D. Hubungan antara nilai dengan norma
Norma dibangun di atas nilai sosial, dan norma sosial diciptakan untuk menjaga dan
mempertahankan nilai sosial. Pelanggaran terhadap norma akan mendapatkan sanksi dari masyarakat. Di
dalam masyarakat yang terus berkembang, nilai senantiasa ikut berubah.
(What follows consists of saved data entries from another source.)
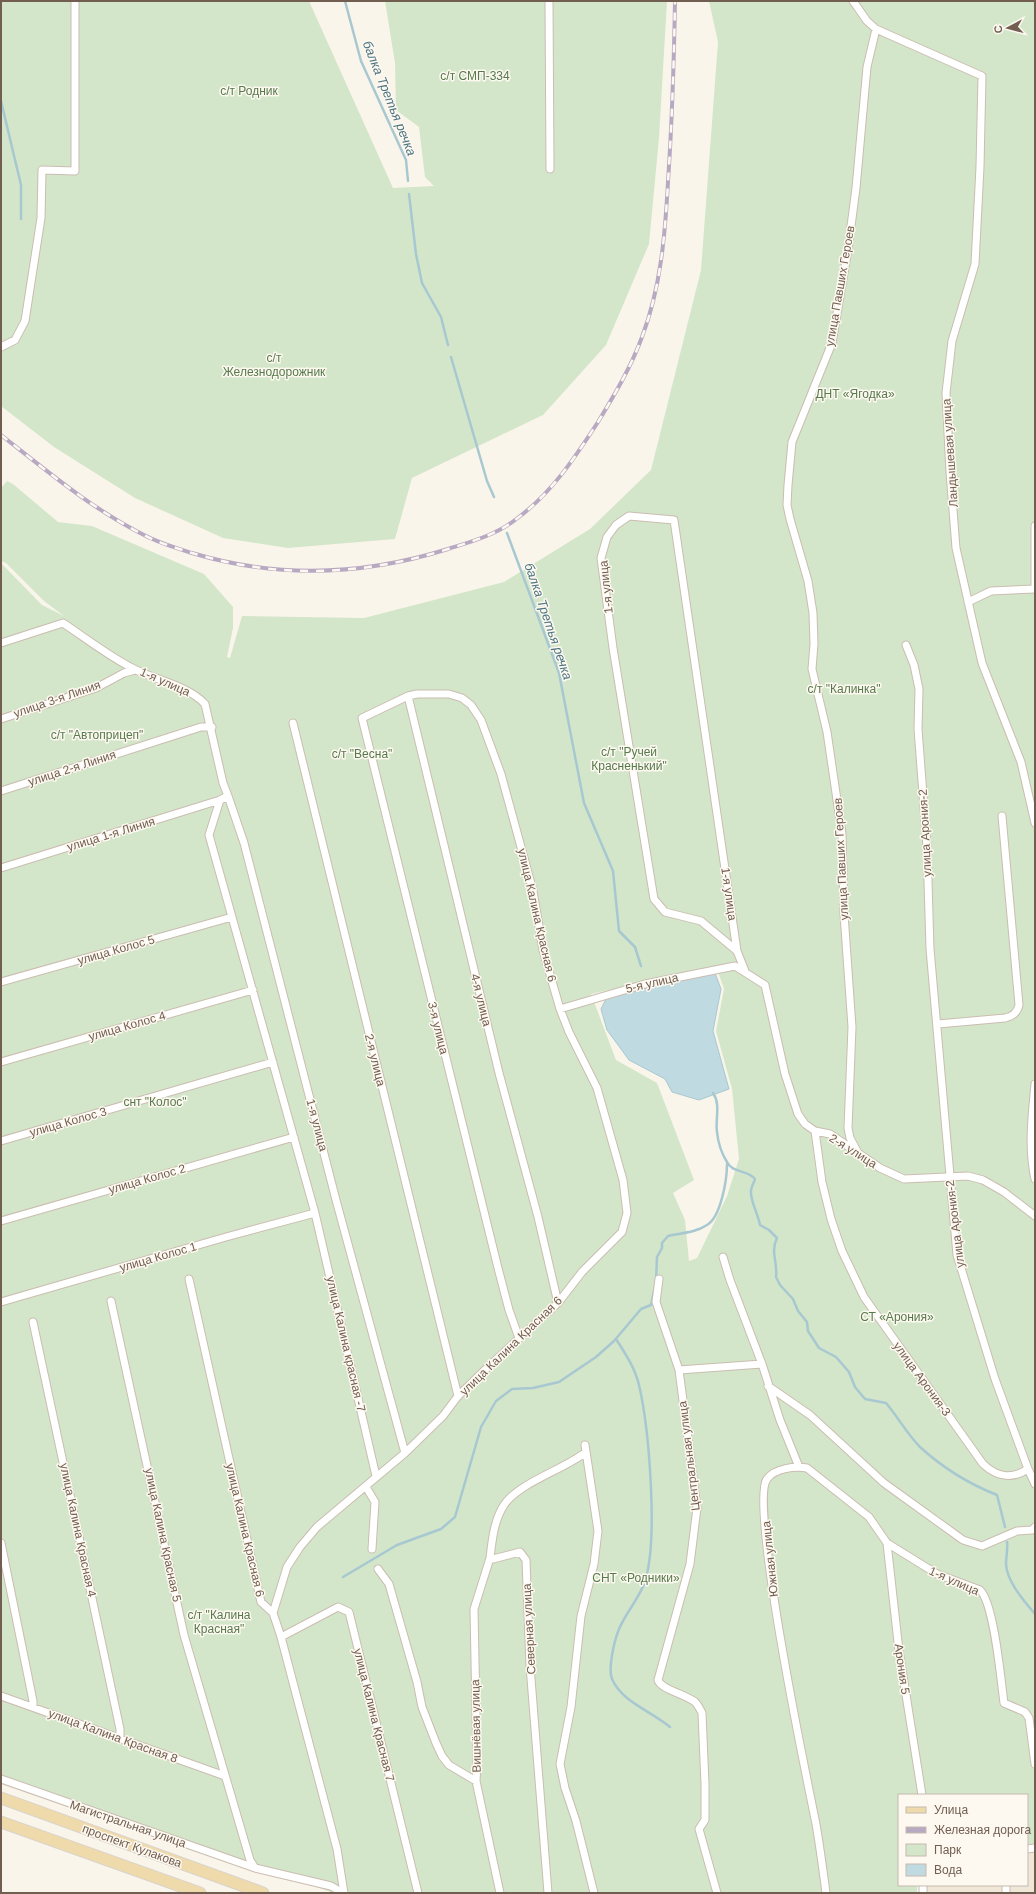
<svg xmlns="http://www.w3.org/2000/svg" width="1036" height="1894" viewBox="0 0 1036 1894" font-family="Arial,sans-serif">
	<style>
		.residential { fill: #f0e7d9 }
		.green { fill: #d3e6ca; fill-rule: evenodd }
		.water { fill: #c0dae1; stroke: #a8c8d1 }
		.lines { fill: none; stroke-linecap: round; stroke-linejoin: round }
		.stream { stroke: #a8c8d1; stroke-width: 2.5 }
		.minor-casing { stroke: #cbbdb1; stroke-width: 9 }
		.primary-casing { stroke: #d7d2ce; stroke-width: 13 }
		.minor { stroke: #fff; stroke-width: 7 }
		.primary { stroke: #efdaab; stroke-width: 11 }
		.rail-casing { stroke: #b8a9c3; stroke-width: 4 }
		.rail { stroke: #fdf8f0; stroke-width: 2.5; stroke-dasharray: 8; stroke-linecap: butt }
		.labels { text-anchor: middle; stroke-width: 3; stroke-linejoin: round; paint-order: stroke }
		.park-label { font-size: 12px; fill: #577a4d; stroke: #fdf8f0 }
		.street-label { font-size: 12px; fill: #715e50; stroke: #fdf8f0 }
		.water-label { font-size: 13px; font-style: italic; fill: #4c7581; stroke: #fdf8f0 }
	</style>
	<rect width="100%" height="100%" fill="#faf5ea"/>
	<path class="residential" d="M1035 1850V1893H927V1885H1027V1851Z"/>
	<path class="green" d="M1 1H309L393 188 434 186 425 177 419 127 396 110 395 63 385 1H667L659 138 649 244 606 345 543 415 412 478 395 539 288 548 223 538 135 498 54 447 1 406Z
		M709 1H1035V1845L1027 1846V1795H899V1885H917V1893H334L1 1781V563L42 605 64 616 44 601 6 563 1 561V488L7 481 13 484 58 522 92 526 204 574 233 607V628L227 657 230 658 242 616 364 618 504 582 590 529 651 470 701 270 718 42ZM716 966 724 989 716 1031 732 1089 739 1159 727 1196 697 1258 689 1261 685 1220 673 1193 694 1180 657 1083 616 1060 591 994Z"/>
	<path class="water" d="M715 973 721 989 713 1031 729 1089 699 1100 672 1092 665 1079 629 1060 607 1030 601 1009 606 999 655 985Z"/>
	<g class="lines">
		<path class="stream" d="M345 1 361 61 406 160 408 181
			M1 101 21 185V219
			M409 194 416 254 422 283 441 317 448 345
			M451 357 487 481 494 497
			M507 533 559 673 584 803 613 871 619 931 635 947 641 966
			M713 1093C721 1104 715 1120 717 1132 718 1142 722 1154 727 1162 732 1173 748 1170 755 1179 754 1183 751 1187 751 1191 750 1200 758 1214 760 1225L769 1230 777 1238C770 1252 778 1263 776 1277L780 1285 793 1299 798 1311 807 1322 808 1331 819 1348 836 1357 849 1372 855 1387 865 1399 886 1403C898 1417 907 1434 920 1447 943 1468 969 1484 997 1495L1005 1527
			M656 1281 657 1257 662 1248V1243L668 1236C681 1233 695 1233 707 1225 721 1217 727 1179 727 1164
			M616 1339C625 1353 635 1368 639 1385 649 1428 659 1544 644 1584 639 1597 630 1608 623 1621 617 1631 614 1643 612 1655 611 1663 609 1671 612 1679 622 1702 651 1711 670 1727
			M1007 1542C1008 1549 1006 1556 1006 1564 1007 1582 1024 1601 1035 1614
			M343 1577 397 1545 441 1529 455 1517 481 1427 496 1401 512 1389 533 1388 559 1382 596 1357 614 1341 641 1309 651 1305 655 1286"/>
		<g class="minor-casing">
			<path id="minor" d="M549 1 550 169
				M853 1 867 21 876 29 982 76 980 167 975 264 952 341 946 393 950 472 956 548 982 663 1021 762 1035 823
				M1 347 15 340 25 321 41 218 42 170 75 171V1
				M968 602 991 591 1035 589V526
				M1 643 63 623C87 639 111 658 136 670 159 681 188 686 205 704L223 783 228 796 220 800 209 835 315 1213 376 1476
				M906 645 914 665 919 689 918 729 927 847 930 949 957 1255 995 1379 1028 1469 1035 1484
				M408 696 499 1073 538 1217 558 1303
				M1 719 96 688 124 673 135 670
				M293 723 458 1396
				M1 791 201 727H212
				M228 796 244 843 336 1200 405 1453
				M1 868 220 800
				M737 951 701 921 665 912 654 899 613 648 601 558 607 537 616 525 629 516 674 520 737 951 745 971
				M1 982 232 917
				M560 1009 645 984 735 966 765 985 785 1074 798 1114 805 1124 815 1131 830 1134 880 1168 904 1179 968 1176 983 1180 1004 1192 1035 1216
				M938 1024 1005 1018C1013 1016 1017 1013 1019 1005L1002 816
				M1 1062 253 990
				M1035 1084C1032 1115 1028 1149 1035 1179
				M815 1131 822 1182 831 1219 842 1251 864 1297 983 1464C997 1477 1011 1480 1028 1469
				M1 1141 273 1062
				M858 1153 850 1138 848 1128 852 1027 844 914 842 834 827 732 812 669 814 644 813 613 808 581 790 519 787 505 788 485 792 442 832 343 848 249 856 188 867 67 876 29
				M1 1221 294 1137
				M723 1257 730 1280 762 1364 780 1420 799 1467
				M189 1279 261 1602 273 1613 281 1637 337 1849 344 1893
				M659 1279 656 1302 679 1370 697 1508 690 1564 658 1680C660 1689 687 1695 695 1702 698 1705 700 1709 702 1713L705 1784V1820L699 1829 717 1893
				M111 1301 184 1635 250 1860 255 1868 331 1886 343 1893
				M1 1302 226 1237 315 1213
				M33 1322 120 1729V1738
				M679 1370 762 1364
				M768 1386 810 1415 884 1483 963 1540 982 1546 1017 1531 1032 1530 1035 1527
				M585 1445 598 1531 594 1564 581 1616 571 1707 560 1764 565 1788 576 1821 594 1893
				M366 1487 375 1502 372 1549
				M1 1543 33 1701V1707
				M887 1543 899 1651 922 1795
				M490 1558 474 1609 477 1765 476 1781 500 1893
				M378 1569 389 1584 417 1682 422 1707 436 1743 442 1756 449 1765 476 1781
				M273 1613 287 1567 300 1547 317 1527 405 1453 443 1416 458 1396 489 1366 558 1303 582 1272 622 1232 627 1213 623 1180 597 1088 569 1032 560 1009 543 950 533 891 501 774 481 720 471 705 462 698 449 694H417L408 696 362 718 498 1268 509 1310 519 1338
				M281 1637 338 1607 349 1612 418 1893
				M1 1696 225 1776
				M1 1779 255 1868
				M1027 1849 1035 1848
				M923 1885V1893
				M1006 1885V1893
				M548 1893 530 1666 526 1560 520 1552 493 1559 490 1558C492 1541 494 1520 504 1505 518 1483 565 1469 586 1452
				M826 1893C823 1870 820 1847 816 1824 807 1780 749 1502 767 1479 775 1468 795 1466 807 1468L869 1517 887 1543 937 1574 980 1590C994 1603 1001 1681 1004 1703L1025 1712 1029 1718 1035 1764"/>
		</g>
		<g class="primary-casing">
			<path id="primary" d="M1 1798 263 1893
				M1 1822 200 1893"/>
		</g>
		<use href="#minor" class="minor"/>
		<use href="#primary" class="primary"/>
		<g class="rail-casing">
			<path id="rail" d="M1 435C47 471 92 509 144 535 159 543 176 548 192 553 278 579 362 576 448 549 470 542 496 535 515 520 551 494 574 459 598 422 615 394 631 367 642 337 661 287 665 235 668 182 672 122 674 61 675 1"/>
		</g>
		<use href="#rail" class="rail"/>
	</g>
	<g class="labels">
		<g class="park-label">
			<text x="475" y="80">с/т СМП-334</text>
			<text x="249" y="95">с/т Родник</text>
			<text x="274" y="362">с/т<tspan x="274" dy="14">Железнодорожник</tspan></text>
			<text x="855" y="398">ДНТ «Ягодка»</text>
			<text x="844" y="693">с/т "Калинка"</text>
			<text x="97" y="739">с/т "Автоприцеп"</text>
			<text x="629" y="756">с/т "Ручей<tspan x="629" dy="14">Красненький"</tspan></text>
			<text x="362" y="758">с/т "Весна"</text>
			<text x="155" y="1106">снт "Колос"</text>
			<text x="897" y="1321">СТ «Арония»</text>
			<text x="636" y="1582">СНТ «Родники»</text>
			<text x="219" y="1619">с/т "Калина<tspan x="219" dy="14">Красная"</tspan></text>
		</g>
		<g class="street-label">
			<text transform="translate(840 286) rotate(-80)" y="4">улица Павших Героев</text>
			<text transform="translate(950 453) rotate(-94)" y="4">Ландышевая улица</text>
			<text transform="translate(606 587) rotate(-96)" y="4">1-я улица</text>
			<text transform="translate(165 682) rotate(24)" y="4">1-я улица</text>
			<text transform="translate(57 699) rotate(-19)" y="4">улица 3-я Линия</text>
			<text transform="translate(72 768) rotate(-18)" y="4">улица 2-я Линия</text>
			<text transform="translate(925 833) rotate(-93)" y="4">улица Арония-2</text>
			<text transform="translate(111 834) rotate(-17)" y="4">улица 1-я Линия</text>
			<text transform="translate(841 859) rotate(-93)" y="4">улица Павших Героев</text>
			<text transform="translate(729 894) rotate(82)" y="4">1-я улица</text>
			<text transform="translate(537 915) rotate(77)" y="4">улица Калина Красная 6</text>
			<text transform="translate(116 950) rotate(-16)" y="4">улица Колос 5</text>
			<text transform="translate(652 983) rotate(-13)" y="4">5-я улица</text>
			<text transform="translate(481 1000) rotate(76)" y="4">4-я улица</text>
			<text transform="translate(127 1026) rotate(-16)" y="4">улица Колос 4</text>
			<text transform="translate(438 1028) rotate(76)" y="4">3-я улица</text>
			<text transform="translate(375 1060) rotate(76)" y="4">2-я улица</text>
			<text transform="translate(68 1122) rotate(-16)" y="4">улица Колос 3</text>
			<text transform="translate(317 1125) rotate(75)" y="4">1-я улица</text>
			<text transform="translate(853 1151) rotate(32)" y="4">2-я улица</text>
			<text transform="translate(147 1179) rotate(-16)" y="4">улица Колос 2</text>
			<text transform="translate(955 1224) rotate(-97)" y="4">улица Арония-2</text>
			<text transform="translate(158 1257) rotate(-16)" y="4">улица Колос 1</text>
			<text transform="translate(346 1344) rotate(77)" y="4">улица Калина красная -7</text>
			<text transform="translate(511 1346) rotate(-44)" y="4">улица Калина Красная 6</text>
			<text transform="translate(922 1379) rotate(54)" y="4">улица Арония-3</text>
			<text transform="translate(689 1456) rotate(-97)" y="4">Центральная улица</text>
			<text transform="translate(78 1530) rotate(78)" y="4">улица Калина Красная 4</text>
			<text transform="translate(245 1530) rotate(77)" y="4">улица Калина Красная 6</text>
			<text transform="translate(163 1535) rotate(78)" y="4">улица Калина Красная 5</text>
			<text transform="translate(770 1559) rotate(-96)" y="4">Южная улица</text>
			<text transform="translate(954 1581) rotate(24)" y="4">1-я улица</text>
			<text transform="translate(529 1629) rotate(-93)" y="4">Северная улица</text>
			<text transform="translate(902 1669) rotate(82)" y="4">Арония 5</text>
			<text transform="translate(374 1715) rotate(76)" y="4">улица Калина Красная 7</text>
			<text transform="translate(476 1726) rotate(-91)" y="4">Вишнёвая улица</text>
			<text transform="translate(113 1736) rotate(20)" y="4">улица Калина Красная 8</text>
			<text transform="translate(128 1824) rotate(19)" y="4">Магистральная улица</text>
			<text transform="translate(132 1846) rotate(20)" y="4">проспект Кулакова</text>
		</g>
		<g class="water-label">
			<text transform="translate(390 98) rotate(68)" y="5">балка Третья речка</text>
			<text transform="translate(549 621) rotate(71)" y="5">балка Третья речка</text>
		</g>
	</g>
	<rect width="1036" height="1894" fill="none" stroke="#715e50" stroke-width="4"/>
	<rect x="898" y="1794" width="130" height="92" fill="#fdf8f0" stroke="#c5bab0"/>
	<rect x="906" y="1807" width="20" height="6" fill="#efdaab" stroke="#c5bab0"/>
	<text x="934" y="1814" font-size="12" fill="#715e50">Улица</text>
	<rect x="906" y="1827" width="20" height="6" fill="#b8a9c3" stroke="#c5bab0"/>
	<text x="934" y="1834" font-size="12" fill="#715e50">Железная дорога</text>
	<rect x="906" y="1844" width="20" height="12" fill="#d3e6ca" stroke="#c5bab0"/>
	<text x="934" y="1854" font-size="12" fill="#715e50">Парк</text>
	<rect x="906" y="1864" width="20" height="12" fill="#c0dae1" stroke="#c5bab0"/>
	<text x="934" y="1874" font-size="12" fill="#715e50">Вода</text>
	<g transform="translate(1008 28) rotate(263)" stroke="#fdf8f0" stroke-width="3" paint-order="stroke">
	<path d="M0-3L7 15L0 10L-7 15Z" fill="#715e50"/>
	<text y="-6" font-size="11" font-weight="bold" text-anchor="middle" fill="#715e50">С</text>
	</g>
</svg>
Pergeseran nilai dalam banyak
hal juga akan mempengaruhi kebiasaan-kebiasaan ataupun tata kelakuan yang berlaku dalam masyarakat.
Di wilayah perdesaan, sejak berbagai siaran dan tayangan telivisi swasta mulai dikenal, perlahan-lahan
terlihat bahwa di dalam masyarakat itu mulai terjadi pergesaran nilai, misalnya tentang kesopanan.
Tayangan-tayangan yang didominasi oleh sinetron-sinetron mutakhir yang acapkali memperlihatkan artis-
artis yang berpakaian relatif terbuka, sedikit banyak menyebabkan batas-batas toleransi masyarakat
menjadi semakin longgar. Berbagai kalangan semakin permisif terhadap kaum remaja yang pada mulanya
berpakaian normal, menjadi ikut latah berpakaian minim dan terkesan makin berani. Model rambut panjang
kehitaman yang dulu menjadi kebanggaan gadis-gadis desa, mungkin sekarang telah dianggap sebagai
simbol ketertinggalan. Sebagai gantinya, yang sekarang dianggap trendy dan sesuai dengan konteks
zaman sekarang (modern) adalah model rambut pendek dengan warna pirang atau kocoklat-coklatan. Jadi
berubahnya nilai akan berpengaruh terhadap norma-norma yang berlaku dalam masyarakat.